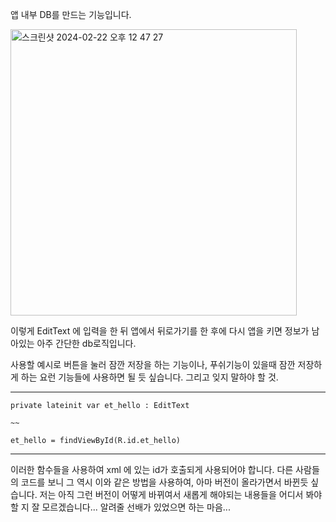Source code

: 앱 내부 DB를 만드는 기능입니다.

<img width="458" alt="스크린샷 2024-02-22 오후 12 47 27" src="https://github.com/giyoungjang/kotlin-study/assets/126555597/2b54e1e3-0cf8-49f4-b7bc-b540d5bfddfd">

이렇게 EditText 에 입력을 한 뒤 앱에서 뒤로가기를 한 후에 다시 앱을 키면 정보가 남아있는 아주 간단한 db로직입니다.

사용할 예시로 버튼을 눌러 잠깐 저장을 하는 기능이나, 푸쉬기능이 있을때 잠깐 저장하게 하는 요런 기능들에 사용하면 될 듯 싶습니다.
그리고 잊지 말하야 할 것.

---
    private lateinit var et_hello : EditText

    ~~

    et_hello = findViewById(R.id.et_hello)
---

이러한 함수들을 사용하여 xml 에 있는 id가 호출되게 사용되어야 합니다.
다른 사람들의 코드를 보니 그 역시 이와 같은 방법을 사용하여, 아마 버전이 올라가면서 바뀐듯 싶습니다.
저는 아직 그런 버전이 어떻게 바뀌여서 새롭게 해야되는 내용들을 어디서 봐야할 지 잘 모르겠습니다... 알려줄 선배가 있었으면 하는 마음... 
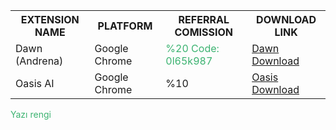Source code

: <table>
  <tr>
    <th>EXTENSION NAME</th>
    <th>PLATFORM</th>
    <th>REFERRAL COMISSION</th>
    <th>DOWNLOAD LINK</th>
  </tr>
  <tr>
    <td>Dawn (Andrena)</td>
    <td>Google Chrome</td>
    <td><font color="#3cb371"> %20 Code: 0l65k987 </font></td>
    <td><a href="https://chromewebstore.google.com/detail/dawn-validator-chrome-ext/fpdkjdnhkakefebpekbdhillbhonfjjp" target="_blank">Dawn Download</a></td>
  </tr>
  <tr>
    <td>Oasis AI</td>
    <td>Google Chrome</td>
    <td>%10</td>
    <td><a href="https://r.oasis.ai/saitberki" target="_blank">Oasis Download</a></td>
  </tr>
</table>

<font color="#3cb371"> Yazı rengi </font> 
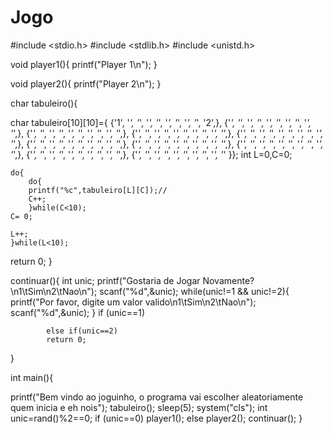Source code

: # Jogo




#include <stdio.h>
#include <stdlib.h>
#include <unistd.h>


void player1(){
printf("Player 1\n");
}

void player2(){
printf("Player 2\n");
}

char tabuleiro(){

char tabuleiro[10][10]={	{'1', '*', '*', '*', '*', '*', '*', '*', '*', '2',},
   							{'*', '*', '*', '*', '*', '*', '*', '*', '*', '*',},
   							{'*', '*', '*', '*', '*', '*', '*', '*', '*', '*',},
   							{'*', '*', '*', '*', '*', '*', '*', '*', '*', '*',},
							{'*', '*', '*', '*', '*', '*', '*', '*', '*', '*',},
   							{'*', '*', '*', '*', '*', '*', '*', '*', '*', '*',},
  							{'*', '*', '*', '*', '*', '*', '*', '*', '*', '*',},
  							{'*', '*', '*', '*', '*', '*', '*', '*', '*', '*',},
   							{'*', '*', '*', '*', '*', '*', '*', '*', '*', '*',},
   							{'*', '*', '*', '*', '*', '*', '*', '*', '*', '*' }};
int L=0,C=0;

	do{
		do{ 
		printf("%c",tabuleiro[L][C]);//
		C++;
		}while(C<10);
	C= 0;

	L++;
	}while(L<10);
return 0;
}

continuar(){
int unic;
printf("Gostaria de Jogar Novamente?\n1\tSim\n2\tNao\n");
scanf("%d",&unic);
	while(unic!=1 && unic!=2){
	printf("Por favor, digite um valor valido\n1\tSim\n2\tNao\n");
	scanf("%d",&unic);
	}
		if (unic==1)
		
			else if(unic==2)
			return 0;
}




int main(){

printf("Bem vindo ao joguinho, o programa vai escolher aleatoriamente quem inicia e eh nois");
tabuleiro();
sleep(5);
system("cls");
int unic=rand()%2==0;
	if (unic==0)
	player1();
		else
		player2();
continuar();
}
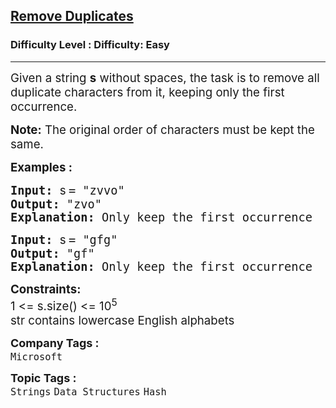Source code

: <h2><a href="https://www.geeksforgeeks.org/problems/remove-duplicates3034/1?page=5&difficulty=Easy&status=unsolved&sortBy=submissions">Remove Duplicates</a></h2><h3>Difficulty Level : Difficulty: Easy</h3><hr><div class="problems_problem_content__Xm_eO"><p><span style="font-size: 14pt;">Given a string <strong>s</strong>&nbsp;without spaces, the task is to remove all duplicate characters from it, keeping only the first occurrence. </span></p>
<p><span style="font-size: 14pt;"><strong>Note:</strong> The original order of characters must be kept the same.&nbsp;</span></p>
<p><span style="font-size: 14pt;"><strong>Examples :</strong></span></p>
<pre><span style="font-size: 14pt;"><strong>Input: </strong><span style="font-family: -apple-system, BlinkMacSystemFont, 'Segoe UI', Roboto, Oxygen, Ubuntu, Cantarell, 'Open Sans', 'Helvetica Neue', sans-serif; white-space: normal;">s</span><strong style="font-family: -apple-system, BlinkMacSystemFont, 'Segoe UI', Roboto, Oxygen, Ubuntu, Cantarell, 'Open Sans', 'Helvetica Neue', sans-serif; white-space: normal;">&nbsp;</strong>= "zvvo"
<strong>Output: </strong>"zvo"
<strong>Explanation: </strong>Only keep the first occurrence</span></pre>
<pre><span style="font-size: 14pt;"><strong>Input:</strong> <span style="font-family: -apple-system, BlinkMacSystemFont, 'Segoe UI', Roboto, Oxygen, Ubuntu, Cantarell, 'Open Sans', 'Helvetica Neue', sans-serif; white-space: normal;">s</span><strong style="font-family: -apple-system, BlinkMacSystemFont, 'Segoe UI', Roboto, Oxygen, Ubuntu, Cantarell, 'Open Sans', 'Helvetica Neue', sans-serif; white-space: normal;">&nbsp;</strong>= "gfg"
<strong>Output: </strong>"gf"
<strong>Explanation: </strong>Only keep the first occurrence</span></pre>
<p><span style="font-size: 14pt;"><strong>Constraints:</strong><br>1 &lt;= s.size() &lt;= 10<sup>5</sup><br>str contains lowercase English alphabets</span></p></div><p><span style=font-size:18px><strong>Company Tags : </strong><br><code>Microsoft</code>&nbsp;<br><p><span style=font-size:18px><strong>Topic Tags : </strong><br><code>Strings</code>&nbsp;<code>Data Structures</code>&nbsp;<code>Hash</code>&nbsp;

> **To do**
Pull out every line in the records above that contains the string "characters", and copy each of those lines in full.

> **Output for this task**
: <h2><a href="https://www.geeksforgeeks.org/problems/remove-duplicates3034/1?page=5&difficulty=Easy&status=unsolved&sortBy=submissions">Remove Duplicates</a></h2><h3>Difficulty Level : Difficulty: Easy</h3><hr><div class="problems_problem_content__Xm_eO"><p><span style="font-size: 14pt;">Given a string <strong>s</strong>&nbsp;without spaces, the task is to remove all duplicate characters from it, keeping only the first occurrence. </span></p>
<p><span style="font-size: 14pt;"><strong>Note:</strong> The original order of characters must be kept the same.&nbsp;</span></p>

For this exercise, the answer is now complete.